SUBSTRING SUBSTRING(col1, 2, 5) Return the substring with the start and end indices
TIMESTAMPTOSTRING TIMESTAMPTOSTRING(ROWTIME, 'yyyy-MM-dd HH:mm:ss.SSS') Converts a BIGINT timestamp value into the string representation of the timestamp in the given format.
TRIM TRIM(col1) Trim the spaces from the beginning and end of a string
UCASE UCASE(col1) Convert a string to uppercase

Aggregate functions

Function Example Description
COUNT COUNT(col1) Count the number of rows
MAX MAX(col1) Return the maximum value for a given column and window
MIN MIN(col1) Return the minimum value for a given column and window
SUM SUM(col1) Sums the column values
TOPK TOPK(col1, k) Return the TopK values for the given column and window
TOPKDISTINCT TOPKDISTINCT(col1, k) Return the distinct TopK values for the given column and window

Configuring KSQL

You can set configuration properties for KSQL and your queries with the SET statement. This includes settings for Kafka's Streams API (e.g., cache.max.bytes.buffering) as well as settings for Kafka's producer client and consumer client (e.g., auto.offset.reset).

SET '<property-name>'='<property-value>';

Examples:

ksql> SET 'auto.offset.reset'='earliest';
ksql> SET 'commit.interval.ms'='5000';

Both property name and property value should be enclosed in single quotes.

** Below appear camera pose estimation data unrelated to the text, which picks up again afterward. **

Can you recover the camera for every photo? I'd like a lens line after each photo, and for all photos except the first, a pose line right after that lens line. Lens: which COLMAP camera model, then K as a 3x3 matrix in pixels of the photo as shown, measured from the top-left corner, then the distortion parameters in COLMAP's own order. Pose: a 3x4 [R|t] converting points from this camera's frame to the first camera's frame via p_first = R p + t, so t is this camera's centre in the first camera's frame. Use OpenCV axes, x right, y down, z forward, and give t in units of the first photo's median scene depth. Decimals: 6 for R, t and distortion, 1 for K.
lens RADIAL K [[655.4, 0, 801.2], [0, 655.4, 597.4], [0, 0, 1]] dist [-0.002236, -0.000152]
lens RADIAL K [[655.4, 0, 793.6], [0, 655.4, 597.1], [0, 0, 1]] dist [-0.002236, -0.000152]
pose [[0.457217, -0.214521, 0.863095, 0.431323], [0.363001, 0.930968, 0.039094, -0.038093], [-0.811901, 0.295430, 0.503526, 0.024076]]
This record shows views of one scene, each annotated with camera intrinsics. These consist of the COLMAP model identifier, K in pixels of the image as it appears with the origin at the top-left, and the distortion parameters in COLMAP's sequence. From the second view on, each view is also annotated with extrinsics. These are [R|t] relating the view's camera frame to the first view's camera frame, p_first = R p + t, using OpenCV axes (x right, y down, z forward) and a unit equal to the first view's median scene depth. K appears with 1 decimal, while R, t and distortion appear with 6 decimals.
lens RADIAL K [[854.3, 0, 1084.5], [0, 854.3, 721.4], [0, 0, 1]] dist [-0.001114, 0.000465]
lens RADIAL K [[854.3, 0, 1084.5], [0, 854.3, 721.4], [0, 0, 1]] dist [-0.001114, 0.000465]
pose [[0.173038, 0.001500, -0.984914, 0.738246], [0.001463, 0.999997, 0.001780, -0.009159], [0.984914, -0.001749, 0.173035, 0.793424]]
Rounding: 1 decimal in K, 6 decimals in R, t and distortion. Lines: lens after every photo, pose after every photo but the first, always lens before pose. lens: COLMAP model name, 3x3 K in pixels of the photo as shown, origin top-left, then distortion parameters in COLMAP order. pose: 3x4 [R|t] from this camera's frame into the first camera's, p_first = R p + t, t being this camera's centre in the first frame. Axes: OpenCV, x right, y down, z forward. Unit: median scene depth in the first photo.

Tip: SHOW PROPERTIES shows the current settings.

Once a property has been set, it will remain in effect for the remainder of the KSQL CLI session until you issue another SET statement to change it.

You can also use a properties file instead of the SET statement. The syntax of properties files follow Java conventions, which are slightly different to the syntax of the SET statement above.

# Show the example contents of a properties file
$ cat ksql.properties
auto.offset.reset=earliest

# Start KSQL in standalone mode with the custom properties above
$ ksql-cli local --properties-file ./ksql.properties

# Start a KSQL server node (for client-server mode) with the custom properties above
$ ksql-server-start ./ksql.properties

Note: Be careful when you are using KSQL in Docker because the properties file must be available inside the Docker container. If you don't want to customize your Docker setup so that it contains an appropriate properties file, you should not use a properties file but the SET statement.